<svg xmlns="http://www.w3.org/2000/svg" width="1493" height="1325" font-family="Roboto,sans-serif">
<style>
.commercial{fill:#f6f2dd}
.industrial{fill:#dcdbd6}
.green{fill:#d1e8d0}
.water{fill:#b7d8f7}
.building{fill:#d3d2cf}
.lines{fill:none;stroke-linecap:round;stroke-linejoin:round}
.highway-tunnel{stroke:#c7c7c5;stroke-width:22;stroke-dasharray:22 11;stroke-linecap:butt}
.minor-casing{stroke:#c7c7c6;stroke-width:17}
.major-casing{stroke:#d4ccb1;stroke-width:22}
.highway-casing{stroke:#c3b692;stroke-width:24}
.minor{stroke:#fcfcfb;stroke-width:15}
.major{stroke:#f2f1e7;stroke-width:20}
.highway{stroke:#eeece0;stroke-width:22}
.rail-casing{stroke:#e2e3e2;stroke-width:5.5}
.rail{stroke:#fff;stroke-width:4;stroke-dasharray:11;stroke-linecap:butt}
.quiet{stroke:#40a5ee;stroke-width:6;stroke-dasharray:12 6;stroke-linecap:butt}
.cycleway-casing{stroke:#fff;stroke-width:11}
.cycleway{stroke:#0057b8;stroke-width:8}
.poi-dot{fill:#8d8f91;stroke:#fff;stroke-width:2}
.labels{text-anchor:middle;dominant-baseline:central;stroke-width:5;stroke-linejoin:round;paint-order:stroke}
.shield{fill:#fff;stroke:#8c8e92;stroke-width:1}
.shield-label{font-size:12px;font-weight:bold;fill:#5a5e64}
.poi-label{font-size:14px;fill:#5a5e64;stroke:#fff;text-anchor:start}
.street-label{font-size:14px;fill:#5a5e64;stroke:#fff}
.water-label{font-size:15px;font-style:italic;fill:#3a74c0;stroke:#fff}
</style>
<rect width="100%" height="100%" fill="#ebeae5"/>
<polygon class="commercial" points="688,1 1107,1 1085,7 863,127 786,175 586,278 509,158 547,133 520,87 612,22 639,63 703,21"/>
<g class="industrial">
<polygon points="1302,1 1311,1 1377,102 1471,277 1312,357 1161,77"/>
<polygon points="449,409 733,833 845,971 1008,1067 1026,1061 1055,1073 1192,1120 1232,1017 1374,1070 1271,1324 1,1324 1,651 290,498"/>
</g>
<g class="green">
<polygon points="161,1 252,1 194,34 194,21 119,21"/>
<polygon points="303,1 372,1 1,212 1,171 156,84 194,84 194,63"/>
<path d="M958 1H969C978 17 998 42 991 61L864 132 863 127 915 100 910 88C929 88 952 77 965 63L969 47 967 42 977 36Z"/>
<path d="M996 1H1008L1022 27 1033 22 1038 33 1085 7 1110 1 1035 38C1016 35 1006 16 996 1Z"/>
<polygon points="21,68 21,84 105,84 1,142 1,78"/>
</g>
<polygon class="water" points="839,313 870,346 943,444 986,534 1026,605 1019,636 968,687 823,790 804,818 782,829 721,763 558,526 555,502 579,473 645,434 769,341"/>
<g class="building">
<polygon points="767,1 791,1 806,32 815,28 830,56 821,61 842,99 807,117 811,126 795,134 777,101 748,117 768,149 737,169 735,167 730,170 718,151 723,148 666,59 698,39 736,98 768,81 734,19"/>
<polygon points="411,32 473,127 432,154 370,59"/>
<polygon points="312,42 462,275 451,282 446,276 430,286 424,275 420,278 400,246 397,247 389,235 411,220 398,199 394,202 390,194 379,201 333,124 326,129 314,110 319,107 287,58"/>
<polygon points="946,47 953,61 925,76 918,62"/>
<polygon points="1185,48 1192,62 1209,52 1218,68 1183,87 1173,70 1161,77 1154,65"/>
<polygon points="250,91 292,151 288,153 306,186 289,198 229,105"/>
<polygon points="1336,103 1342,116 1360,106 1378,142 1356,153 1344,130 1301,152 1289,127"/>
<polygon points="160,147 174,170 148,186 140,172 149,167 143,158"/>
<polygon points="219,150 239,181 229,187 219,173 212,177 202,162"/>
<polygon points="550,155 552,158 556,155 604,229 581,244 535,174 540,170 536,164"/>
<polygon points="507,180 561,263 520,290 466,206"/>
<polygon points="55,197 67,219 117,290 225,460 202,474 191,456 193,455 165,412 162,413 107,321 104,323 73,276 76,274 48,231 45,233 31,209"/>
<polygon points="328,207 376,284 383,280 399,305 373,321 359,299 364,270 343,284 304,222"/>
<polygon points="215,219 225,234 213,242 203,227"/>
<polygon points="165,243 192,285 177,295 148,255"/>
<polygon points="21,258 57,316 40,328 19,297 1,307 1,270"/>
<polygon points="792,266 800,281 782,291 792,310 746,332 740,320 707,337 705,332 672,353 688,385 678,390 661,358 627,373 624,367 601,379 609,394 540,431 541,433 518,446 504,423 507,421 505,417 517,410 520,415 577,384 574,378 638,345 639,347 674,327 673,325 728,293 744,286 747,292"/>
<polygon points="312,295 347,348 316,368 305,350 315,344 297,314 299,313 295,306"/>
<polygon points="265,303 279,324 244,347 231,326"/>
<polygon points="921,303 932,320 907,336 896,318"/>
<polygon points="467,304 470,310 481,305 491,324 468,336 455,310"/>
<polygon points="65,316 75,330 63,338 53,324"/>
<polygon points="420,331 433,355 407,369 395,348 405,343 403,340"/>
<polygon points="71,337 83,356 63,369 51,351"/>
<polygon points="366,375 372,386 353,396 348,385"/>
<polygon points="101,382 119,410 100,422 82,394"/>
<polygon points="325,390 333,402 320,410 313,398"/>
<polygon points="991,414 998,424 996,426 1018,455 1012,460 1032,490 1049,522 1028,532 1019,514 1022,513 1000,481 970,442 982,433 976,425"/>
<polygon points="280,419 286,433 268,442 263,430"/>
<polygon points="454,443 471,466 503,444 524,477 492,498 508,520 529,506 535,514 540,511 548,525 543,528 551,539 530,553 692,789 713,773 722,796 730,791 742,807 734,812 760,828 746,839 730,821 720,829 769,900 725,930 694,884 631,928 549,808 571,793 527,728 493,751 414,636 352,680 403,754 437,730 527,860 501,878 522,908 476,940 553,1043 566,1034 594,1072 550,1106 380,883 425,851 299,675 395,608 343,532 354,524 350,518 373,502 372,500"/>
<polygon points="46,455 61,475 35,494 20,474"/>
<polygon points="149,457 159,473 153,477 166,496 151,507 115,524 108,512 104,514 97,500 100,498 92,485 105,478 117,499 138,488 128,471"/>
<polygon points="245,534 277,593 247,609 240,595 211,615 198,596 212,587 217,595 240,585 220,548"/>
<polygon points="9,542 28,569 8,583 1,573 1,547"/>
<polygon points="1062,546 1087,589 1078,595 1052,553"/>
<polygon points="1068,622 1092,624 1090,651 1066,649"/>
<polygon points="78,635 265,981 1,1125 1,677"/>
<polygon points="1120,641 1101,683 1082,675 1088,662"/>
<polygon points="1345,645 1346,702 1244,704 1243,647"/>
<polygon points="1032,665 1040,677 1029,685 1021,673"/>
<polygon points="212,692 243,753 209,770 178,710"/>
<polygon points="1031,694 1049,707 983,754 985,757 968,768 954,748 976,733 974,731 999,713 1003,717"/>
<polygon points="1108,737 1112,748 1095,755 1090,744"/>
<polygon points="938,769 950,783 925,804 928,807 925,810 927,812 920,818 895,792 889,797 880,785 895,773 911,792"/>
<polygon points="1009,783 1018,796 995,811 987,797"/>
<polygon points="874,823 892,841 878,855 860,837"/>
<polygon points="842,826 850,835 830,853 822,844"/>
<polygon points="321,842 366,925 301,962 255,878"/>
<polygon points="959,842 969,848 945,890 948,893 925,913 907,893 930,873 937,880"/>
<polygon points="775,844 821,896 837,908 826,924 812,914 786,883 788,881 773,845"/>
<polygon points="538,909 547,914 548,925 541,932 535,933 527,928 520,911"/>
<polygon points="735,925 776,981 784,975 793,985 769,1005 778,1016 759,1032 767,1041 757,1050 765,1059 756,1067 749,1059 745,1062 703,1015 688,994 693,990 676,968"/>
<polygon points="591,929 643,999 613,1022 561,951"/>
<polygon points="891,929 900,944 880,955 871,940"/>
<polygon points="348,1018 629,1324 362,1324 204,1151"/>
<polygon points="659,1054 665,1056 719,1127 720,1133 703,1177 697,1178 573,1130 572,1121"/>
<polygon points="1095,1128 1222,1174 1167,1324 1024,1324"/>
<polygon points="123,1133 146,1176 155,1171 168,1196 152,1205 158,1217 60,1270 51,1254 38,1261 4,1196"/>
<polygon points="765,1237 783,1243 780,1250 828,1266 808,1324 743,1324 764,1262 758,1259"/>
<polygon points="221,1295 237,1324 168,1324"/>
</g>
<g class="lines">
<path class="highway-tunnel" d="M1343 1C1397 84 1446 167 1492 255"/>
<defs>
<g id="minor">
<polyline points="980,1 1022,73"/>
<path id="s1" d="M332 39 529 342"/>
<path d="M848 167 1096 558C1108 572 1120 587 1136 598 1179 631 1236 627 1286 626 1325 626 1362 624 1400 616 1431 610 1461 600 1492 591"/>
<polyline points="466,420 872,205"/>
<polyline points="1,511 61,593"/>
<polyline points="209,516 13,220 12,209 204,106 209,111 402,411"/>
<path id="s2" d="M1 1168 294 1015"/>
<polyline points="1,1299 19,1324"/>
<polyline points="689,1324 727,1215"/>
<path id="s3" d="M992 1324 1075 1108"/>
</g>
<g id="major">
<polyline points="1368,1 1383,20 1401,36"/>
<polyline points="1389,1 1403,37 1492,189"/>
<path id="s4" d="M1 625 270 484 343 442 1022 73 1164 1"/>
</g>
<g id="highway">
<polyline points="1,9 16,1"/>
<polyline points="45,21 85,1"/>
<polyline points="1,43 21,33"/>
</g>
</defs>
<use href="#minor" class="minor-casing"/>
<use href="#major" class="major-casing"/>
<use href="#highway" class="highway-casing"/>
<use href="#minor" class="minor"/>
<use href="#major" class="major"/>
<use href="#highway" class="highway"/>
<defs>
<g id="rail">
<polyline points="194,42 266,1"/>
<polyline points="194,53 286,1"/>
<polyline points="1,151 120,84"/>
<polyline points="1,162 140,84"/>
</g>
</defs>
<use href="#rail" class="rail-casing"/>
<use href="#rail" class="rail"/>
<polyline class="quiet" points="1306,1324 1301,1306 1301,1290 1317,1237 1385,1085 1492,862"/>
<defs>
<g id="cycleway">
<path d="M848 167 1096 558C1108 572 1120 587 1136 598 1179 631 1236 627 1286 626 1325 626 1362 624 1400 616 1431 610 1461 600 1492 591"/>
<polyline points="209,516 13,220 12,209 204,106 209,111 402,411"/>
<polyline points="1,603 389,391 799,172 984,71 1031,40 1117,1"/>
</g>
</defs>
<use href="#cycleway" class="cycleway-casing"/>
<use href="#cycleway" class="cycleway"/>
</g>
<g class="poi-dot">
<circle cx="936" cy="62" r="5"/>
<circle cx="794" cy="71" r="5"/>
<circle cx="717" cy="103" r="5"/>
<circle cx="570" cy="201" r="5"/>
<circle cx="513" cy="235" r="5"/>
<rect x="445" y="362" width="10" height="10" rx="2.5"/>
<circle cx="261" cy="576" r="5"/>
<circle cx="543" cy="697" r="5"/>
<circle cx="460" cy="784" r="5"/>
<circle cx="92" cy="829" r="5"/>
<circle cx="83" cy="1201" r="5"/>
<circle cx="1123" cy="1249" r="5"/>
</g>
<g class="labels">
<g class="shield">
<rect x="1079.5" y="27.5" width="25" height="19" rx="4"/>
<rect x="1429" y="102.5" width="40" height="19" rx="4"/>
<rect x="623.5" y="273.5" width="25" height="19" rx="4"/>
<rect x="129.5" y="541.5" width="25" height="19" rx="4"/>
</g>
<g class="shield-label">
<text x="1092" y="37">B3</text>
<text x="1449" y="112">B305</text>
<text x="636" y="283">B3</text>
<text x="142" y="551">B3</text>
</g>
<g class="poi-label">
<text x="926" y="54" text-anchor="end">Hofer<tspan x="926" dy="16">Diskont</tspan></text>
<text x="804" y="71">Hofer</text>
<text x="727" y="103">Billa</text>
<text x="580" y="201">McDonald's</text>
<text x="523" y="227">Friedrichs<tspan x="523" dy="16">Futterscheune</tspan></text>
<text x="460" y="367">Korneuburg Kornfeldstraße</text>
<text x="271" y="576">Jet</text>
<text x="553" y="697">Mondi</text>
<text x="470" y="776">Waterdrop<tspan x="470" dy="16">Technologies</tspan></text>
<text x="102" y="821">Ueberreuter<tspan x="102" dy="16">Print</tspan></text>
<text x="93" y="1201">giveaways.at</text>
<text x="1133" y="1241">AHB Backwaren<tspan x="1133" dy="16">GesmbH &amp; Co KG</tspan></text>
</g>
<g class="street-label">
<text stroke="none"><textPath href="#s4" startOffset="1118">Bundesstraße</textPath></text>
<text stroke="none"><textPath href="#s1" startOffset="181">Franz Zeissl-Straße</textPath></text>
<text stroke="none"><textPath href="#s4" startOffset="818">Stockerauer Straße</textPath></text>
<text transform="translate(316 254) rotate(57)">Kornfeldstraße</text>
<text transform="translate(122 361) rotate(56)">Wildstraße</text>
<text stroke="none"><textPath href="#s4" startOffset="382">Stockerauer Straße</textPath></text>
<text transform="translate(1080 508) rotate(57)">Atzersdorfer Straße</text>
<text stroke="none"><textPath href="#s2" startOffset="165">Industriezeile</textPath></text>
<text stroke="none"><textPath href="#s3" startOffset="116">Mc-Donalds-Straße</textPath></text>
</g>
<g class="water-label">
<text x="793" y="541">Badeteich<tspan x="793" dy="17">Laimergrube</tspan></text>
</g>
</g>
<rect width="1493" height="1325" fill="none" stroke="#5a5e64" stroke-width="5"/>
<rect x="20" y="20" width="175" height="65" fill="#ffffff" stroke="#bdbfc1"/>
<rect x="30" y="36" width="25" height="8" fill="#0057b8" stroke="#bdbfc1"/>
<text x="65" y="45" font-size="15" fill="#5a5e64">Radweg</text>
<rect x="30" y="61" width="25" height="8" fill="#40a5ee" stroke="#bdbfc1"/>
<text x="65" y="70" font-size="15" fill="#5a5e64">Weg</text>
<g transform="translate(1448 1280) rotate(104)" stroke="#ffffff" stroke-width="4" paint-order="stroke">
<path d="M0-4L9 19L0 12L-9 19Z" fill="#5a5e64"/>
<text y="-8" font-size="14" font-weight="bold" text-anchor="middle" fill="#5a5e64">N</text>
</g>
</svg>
◇ ◇ ◇ ◇
* TASK BRIEF *
Give the number of lines above that hold "round", with no other words.

* TASK ANSWER *
2